====== TEXT UNDER STUDY ======

Regardless of whether this is happening now, or the 1970s, your best practice is to keep the phone out of it. 
 
So you get angry instead, with ‘violent reproaches to the absent one: “All the same, she (he) could have…” “He (she) knows perfectly well…” Oh if she (he) could be here, so that I could reproach her (him) for not being here!’
 
From anger we ascend to the next stage of unease: she’s still not here; he’s never arriving: they finally came to their senses and found someone else; it is over. The pure anxiety of abandonment. The startling transition from the anticipation of a romantic meetup, to absence, death and an ‘explosion of grief’.  
A Parisian Cafe Terrace
Desertion reduces the accomplished worldly adult to the state of an infant child, mourning for the absent parent who has gone away. 
 
Perhaps this is where the lifetime of anxiety begins. The parent who was always there takes a break and goes missing one day, with the infant wondering, what’s up? Maybe the child worries the parent is never coming back – that the parent is as good as dead. Admittedly all this sounds quite dramatic. 

Perhaps it is better to think of it in these terms: the absent parent leaves, and then returns, and the reappearance is wonderful; but this coming and going suggests a new pattern, wherein they will probably disappear again. From now on we understand that nothing is certain in this life. Which is why Barthes is so anxious over the tardiness of his lover. A psychic wound has been created, one to last through to, and then across, the vast, yet galloping plains of adulthood. (But for the grown-up, collapsing in tears and kicking our legs on the carpet is no longer an option.)*
 
The wound could actually be of use, something to both learn from and lean upon in moments of anxiety, serving as a reassurance: yes, they went away, but look, they also came back; proving it’s not all gloom or disaster, and that disappointment doesn’t last for ever.

====== GIVEN INFORMATION ======

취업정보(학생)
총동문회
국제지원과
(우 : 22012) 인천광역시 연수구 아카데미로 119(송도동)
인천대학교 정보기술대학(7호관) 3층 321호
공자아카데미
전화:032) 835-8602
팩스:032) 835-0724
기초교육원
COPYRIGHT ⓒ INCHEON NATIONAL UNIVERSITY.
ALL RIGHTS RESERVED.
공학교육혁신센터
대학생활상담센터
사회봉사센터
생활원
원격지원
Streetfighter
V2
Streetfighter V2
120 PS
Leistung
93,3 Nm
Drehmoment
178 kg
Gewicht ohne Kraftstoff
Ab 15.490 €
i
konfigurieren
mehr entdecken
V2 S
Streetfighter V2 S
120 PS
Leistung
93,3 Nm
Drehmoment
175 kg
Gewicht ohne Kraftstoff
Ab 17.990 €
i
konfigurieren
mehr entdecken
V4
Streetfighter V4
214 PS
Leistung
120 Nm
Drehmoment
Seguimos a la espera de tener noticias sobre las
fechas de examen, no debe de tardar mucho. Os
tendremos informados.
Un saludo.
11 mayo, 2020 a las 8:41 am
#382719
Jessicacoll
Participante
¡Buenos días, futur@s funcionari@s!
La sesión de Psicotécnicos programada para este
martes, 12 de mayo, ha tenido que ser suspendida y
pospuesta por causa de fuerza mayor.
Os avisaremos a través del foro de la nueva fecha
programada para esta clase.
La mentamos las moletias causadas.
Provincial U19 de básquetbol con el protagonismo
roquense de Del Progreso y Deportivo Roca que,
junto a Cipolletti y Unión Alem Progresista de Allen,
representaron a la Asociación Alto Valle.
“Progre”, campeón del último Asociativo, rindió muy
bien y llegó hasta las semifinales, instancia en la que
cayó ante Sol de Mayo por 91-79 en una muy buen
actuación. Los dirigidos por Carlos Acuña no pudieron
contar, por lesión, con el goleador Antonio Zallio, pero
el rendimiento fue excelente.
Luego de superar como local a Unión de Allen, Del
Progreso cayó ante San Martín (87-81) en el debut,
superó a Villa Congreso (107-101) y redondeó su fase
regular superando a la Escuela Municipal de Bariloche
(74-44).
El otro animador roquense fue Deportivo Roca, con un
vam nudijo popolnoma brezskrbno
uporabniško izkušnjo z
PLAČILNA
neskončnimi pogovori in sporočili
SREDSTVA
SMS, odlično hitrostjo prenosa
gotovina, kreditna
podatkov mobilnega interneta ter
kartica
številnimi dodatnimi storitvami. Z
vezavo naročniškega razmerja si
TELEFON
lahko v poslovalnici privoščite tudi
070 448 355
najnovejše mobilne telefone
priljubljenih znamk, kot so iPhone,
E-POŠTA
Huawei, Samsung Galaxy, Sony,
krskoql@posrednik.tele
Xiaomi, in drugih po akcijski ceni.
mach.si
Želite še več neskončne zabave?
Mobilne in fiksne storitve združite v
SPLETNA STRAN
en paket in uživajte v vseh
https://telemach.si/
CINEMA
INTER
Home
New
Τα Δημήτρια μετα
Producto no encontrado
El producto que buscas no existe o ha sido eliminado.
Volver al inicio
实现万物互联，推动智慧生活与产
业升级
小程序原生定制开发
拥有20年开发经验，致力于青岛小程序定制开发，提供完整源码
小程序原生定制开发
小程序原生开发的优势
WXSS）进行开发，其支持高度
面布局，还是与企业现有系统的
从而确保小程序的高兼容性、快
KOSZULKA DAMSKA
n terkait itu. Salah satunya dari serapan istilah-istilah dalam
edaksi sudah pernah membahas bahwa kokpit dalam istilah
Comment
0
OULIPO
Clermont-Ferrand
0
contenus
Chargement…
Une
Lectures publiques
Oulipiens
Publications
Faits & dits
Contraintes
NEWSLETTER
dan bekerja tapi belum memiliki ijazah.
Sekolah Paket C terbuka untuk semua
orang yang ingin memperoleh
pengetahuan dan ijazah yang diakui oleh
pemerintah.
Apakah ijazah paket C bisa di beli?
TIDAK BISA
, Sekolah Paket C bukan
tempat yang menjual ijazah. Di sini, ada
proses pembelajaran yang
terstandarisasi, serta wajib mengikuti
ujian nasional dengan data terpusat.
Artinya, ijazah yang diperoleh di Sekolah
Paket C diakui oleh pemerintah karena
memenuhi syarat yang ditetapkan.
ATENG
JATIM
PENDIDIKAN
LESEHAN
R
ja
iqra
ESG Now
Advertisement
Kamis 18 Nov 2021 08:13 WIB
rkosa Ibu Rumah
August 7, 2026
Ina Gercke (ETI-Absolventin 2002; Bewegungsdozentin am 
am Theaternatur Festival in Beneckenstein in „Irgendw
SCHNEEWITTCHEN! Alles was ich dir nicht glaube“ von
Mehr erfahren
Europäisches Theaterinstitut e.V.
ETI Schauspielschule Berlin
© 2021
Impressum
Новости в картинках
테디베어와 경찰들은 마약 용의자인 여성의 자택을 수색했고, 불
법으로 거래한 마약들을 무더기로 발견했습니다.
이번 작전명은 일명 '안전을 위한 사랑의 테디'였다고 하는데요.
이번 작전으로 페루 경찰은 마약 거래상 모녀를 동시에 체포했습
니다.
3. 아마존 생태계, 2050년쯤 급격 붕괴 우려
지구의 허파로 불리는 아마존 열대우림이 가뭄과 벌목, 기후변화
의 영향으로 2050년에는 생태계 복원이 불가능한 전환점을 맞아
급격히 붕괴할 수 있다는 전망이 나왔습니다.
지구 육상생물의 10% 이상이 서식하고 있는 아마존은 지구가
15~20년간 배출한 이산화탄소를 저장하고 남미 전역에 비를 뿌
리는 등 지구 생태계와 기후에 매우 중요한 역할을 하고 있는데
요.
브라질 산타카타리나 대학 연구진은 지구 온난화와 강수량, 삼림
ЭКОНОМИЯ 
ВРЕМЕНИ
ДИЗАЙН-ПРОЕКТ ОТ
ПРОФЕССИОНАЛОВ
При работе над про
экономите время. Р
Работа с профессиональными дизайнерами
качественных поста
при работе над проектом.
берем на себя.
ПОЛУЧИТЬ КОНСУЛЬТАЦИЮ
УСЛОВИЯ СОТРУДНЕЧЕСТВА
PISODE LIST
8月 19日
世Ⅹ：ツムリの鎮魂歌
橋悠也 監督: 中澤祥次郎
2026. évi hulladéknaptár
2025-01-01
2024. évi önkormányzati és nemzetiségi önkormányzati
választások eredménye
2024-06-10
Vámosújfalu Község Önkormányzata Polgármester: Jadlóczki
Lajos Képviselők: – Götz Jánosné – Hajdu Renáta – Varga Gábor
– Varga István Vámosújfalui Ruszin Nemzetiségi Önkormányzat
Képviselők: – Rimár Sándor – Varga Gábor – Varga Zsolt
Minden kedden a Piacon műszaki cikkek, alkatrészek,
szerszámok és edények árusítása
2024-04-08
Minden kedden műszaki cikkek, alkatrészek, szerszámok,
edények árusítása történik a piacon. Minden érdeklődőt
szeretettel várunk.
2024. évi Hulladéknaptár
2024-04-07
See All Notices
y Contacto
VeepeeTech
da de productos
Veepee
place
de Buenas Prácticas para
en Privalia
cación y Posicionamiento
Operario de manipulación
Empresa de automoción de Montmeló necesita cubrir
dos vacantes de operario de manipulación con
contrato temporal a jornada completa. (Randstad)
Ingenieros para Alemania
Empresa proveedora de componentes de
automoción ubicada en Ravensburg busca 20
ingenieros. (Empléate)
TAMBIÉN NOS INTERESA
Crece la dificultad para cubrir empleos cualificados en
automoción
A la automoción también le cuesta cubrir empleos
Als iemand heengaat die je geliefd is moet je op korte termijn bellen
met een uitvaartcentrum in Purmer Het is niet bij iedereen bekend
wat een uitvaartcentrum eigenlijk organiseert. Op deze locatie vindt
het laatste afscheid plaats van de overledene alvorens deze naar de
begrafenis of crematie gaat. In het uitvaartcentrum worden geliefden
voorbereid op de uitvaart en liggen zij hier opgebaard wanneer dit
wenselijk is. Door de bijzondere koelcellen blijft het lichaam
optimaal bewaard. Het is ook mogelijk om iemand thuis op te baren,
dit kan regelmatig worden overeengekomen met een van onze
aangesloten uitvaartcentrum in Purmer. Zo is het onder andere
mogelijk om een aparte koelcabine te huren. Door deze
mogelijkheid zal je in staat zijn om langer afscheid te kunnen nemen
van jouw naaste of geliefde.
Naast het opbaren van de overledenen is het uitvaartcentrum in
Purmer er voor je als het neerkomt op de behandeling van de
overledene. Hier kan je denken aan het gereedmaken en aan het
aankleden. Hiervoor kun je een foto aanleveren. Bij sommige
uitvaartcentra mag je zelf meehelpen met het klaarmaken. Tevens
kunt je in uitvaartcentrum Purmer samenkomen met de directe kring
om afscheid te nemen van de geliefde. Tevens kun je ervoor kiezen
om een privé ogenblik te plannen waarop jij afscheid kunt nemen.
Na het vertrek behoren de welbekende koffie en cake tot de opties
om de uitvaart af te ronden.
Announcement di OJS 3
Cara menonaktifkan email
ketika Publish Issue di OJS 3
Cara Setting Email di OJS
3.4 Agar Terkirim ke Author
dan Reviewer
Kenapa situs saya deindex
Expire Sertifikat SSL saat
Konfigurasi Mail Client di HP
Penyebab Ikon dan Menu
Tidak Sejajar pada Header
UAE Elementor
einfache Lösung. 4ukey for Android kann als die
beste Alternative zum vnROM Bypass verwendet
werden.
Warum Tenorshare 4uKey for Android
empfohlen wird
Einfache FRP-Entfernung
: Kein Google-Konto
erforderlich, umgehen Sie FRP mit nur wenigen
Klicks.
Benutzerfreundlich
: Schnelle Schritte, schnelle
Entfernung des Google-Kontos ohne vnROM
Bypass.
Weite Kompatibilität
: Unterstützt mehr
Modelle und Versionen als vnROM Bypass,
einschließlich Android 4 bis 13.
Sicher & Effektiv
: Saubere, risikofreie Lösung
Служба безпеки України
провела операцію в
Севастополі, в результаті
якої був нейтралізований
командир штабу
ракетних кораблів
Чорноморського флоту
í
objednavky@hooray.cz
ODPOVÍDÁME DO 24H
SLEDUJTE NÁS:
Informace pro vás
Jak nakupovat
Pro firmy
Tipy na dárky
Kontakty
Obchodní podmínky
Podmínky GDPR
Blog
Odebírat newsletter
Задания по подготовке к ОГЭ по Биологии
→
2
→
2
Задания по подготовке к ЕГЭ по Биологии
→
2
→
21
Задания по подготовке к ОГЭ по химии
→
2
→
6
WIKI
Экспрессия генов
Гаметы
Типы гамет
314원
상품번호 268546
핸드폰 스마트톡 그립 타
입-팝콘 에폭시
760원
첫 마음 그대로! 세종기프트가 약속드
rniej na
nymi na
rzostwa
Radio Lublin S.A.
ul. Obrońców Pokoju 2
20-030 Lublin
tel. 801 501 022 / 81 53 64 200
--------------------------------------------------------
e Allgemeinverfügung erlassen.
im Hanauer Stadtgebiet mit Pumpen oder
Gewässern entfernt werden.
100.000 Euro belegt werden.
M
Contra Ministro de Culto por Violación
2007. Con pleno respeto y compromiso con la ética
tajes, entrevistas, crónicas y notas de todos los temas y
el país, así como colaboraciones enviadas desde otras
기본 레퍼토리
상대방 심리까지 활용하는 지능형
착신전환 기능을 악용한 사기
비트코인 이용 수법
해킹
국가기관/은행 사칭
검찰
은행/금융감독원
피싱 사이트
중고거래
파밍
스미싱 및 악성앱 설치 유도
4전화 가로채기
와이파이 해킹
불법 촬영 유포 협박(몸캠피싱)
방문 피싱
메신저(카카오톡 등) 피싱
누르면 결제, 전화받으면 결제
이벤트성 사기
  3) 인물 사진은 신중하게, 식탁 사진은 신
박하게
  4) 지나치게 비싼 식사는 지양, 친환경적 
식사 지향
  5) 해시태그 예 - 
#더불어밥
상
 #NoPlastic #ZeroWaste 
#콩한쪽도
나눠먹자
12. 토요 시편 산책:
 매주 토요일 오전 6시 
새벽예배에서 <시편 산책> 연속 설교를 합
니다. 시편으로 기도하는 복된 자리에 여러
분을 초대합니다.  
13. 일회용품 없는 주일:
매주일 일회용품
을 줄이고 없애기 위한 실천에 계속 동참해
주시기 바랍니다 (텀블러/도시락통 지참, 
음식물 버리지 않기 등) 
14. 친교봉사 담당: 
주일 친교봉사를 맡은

======

THE TASK: Resume the passage about waiting for an absent lover, writing on from its last sentence.

REPLY TO THE EXERCISE:
But the wound doesn’t play out like that, and this is what Barthes is toiling with in his Parisian cafe – still there, the thinker immobile, because waiting is a state of ‘enchantment’. The psychic wound of abandonment mostly fires up the flight mechanism, hurling anxiety into turbo, spitting out new realities by the second. Every time your lover is late the threat of calamity re-surfaces – of aloneness, even death, but more generally, in the smaller scheme of everyday living, the return of the inevitability of disappointment. So, thanks for that, disappearing parent. 
 
But then, finally, he/she arrives to the cafe. At last. Yay! Here they come through the door, flustered, but smiling; and not that late in truth, only ten minutes after the hour, that’s really quite normal. And all of those new dark realities just now that your brain cooked up were quite needless.**
In A Lover’s Discourse, Barthes runs through numerous scenarios concerning the ‘internal conflict over how to deal with the other’ – a struggle that ‘is infinite and feeds upon itself.’ In doing so, the writer reveals the truly problematic relationship at the heart of all of this – the complicated, messed-up discourse between the lover and their own stupid brain.  
Karl Marx, World's No1 Philosopher
Love?  Sorry, no comment

 

 
There is no easy way out of the internal conflict. But Barthes searched all the same. It felt wrong to him that love should give rise to a sense of isolation as he turned to the world of ideas. But none of the great ideologies gave solace – not religion, psychoanalysis, not Marx. Once upon a time maybe, when ancient notions of Eros, or the all-enveloping security blanket of religion suggested a system of universal laws. But not any longer, not in our fragmented times. ’Today, however, there is no system of love: and the several systems that surround the contemporary lover offer him no room.’ ***

But despite this apparent dead end, it doesn’t need to be simply angst and pain. There is another way to regard the situation, one where ‘here, gone, but back again’, plays out as entertaining; and where glimpses of happiness might provide a sufficient warmth to get you through those inevitable cold spells.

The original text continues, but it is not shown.